BEAGLE is a high-performance library that can perform the core calculations at the heart of most Bayesian and Maximum Likelihood phylogenetics packages. It can make use of highly-parallel processors such as those in graphics cards (GPUs) found in many PCs. The project involves an open API and fast implementations of a library for evaluating phylogenetic likelihoods (continuous time Markov processes) of biomolecular sequence evolution. The aim is to provide high performance evaluation ‘services’ to a wide range of phylogenetic software, both Bayesian samplers and Maximum Likelihood optimizers. This allows these packages to make use of implementations that make use of optimized hardware such as graphics processing units.

Tracer is a software package for visualising and analysing the MCMC trace files generated through Bayesian phylogenetic inference. Tracer provides kernel density estimation, multivariate visualisation, demographic trajectory reconstruction, conditional posterior distribution summary and more. Tracer  can read output files from MrBayes, BEAST, BEAST2, RevBayes, Migrate, LAMARC and and possibly other MCMC programs from other domains.

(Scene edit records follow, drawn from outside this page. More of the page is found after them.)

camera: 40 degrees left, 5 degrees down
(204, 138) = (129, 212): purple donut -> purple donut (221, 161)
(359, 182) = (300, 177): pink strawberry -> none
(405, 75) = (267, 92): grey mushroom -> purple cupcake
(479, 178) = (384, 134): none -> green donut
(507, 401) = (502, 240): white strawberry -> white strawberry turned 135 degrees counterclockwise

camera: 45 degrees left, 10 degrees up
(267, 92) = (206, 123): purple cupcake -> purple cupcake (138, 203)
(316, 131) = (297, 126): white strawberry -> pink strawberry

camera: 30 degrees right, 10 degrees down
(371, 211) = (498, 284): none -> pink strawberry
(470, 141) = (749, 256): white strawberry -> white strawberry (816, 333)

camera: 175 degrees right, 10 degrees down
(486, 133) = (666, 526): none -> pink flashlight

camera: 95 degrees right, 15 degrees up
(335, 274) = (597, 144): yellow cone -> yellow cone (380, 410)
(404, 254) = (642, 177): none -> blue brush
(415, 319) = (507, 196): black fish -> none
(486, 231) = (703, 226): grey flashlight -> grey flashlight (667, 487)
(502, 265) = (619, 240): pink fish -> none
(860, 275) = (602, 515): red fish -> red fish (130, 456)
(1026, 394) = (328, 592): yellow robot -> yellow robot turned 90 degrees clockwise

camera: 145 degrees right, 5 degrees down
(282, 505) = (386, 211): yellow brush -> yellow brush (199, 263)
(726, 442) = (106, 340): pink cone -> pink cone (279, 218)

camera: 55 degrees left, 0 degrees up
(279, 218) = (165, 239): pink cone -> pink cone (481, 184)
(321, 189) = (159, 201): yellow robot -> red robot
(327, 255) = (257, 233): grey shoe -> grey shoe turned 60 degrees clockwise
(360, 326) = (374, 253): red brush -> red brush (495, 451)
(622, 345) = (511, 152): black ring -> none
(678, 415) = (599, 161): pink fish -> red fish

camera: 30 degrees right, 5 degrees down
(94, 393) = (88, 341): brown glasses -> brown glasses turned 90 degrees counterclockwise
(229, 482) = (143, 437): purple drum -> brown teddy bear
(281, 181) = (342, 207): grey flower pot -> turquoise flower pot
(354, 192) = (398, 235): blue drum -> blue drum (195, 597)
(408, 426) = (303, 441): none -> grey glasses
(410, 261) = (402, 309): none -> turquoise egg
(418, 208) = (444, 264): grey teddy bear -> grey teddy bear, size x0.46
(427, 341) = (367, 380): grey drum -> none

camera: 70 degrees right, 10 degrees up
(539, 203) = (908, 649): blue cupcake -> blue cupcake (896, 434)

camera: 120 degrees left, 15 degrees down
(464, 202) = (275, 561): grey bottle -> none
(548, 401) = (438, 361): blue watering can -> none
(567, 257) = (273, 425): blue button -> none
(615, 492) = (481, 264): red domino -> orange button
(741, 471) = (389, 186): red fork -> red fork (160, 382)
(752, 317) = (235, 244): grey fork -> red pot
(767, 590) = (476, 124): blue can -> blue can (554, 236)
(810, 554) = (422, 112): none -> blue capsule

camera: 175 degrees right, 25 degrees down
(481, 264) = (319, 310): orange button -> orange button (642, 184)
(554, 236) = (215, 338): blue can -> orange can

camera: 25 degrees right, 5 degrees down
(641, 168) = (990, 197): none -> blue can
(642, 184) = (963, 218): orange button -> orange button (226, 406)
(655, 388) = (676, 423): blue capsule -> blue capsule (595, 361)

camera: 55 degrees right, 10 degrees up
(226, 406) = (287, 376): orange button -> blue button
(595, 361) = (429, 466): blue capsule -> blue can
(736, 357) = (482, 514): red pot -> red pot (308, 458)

Clonify is a software package that is able to perform unseeded lineage assignment on very large sets of antibody sequences. Defining the dynamics and maturation processes of antibody clonal lineages is crucial to understanding the humoral response to infection and immunization. Comprehensive study of antibody lineages has been limited by the lack of an accurate clonal lineage assignment algorithm capable of operating on next-generation sequencing datasets.

AbStar is a software package that is able to perform VDJ assignments and primary annotation of antibody and TCR sequencing data. Scalable from a single sequence to billions of sequences and conforms with AIRR data formatting standards.

AbUtils / ab[x] is a software package that provides programming primitives and utilities for interactive sequence processing, analysis, and visualization of BCR and TCR sequencing data. Conforms with AIRR data formatting standards.

systemsseRology is a collection of functions used to analyse multivariate systems serology data.


Data explorer that we developed to browse and analyze Ebola antibody data generated from Erica Saphire’s VIC consortium.

Network analysis that we developed to investigate interactions between data in the Ebola antibody dataset generated from Erica Saphire’s VIC consortium.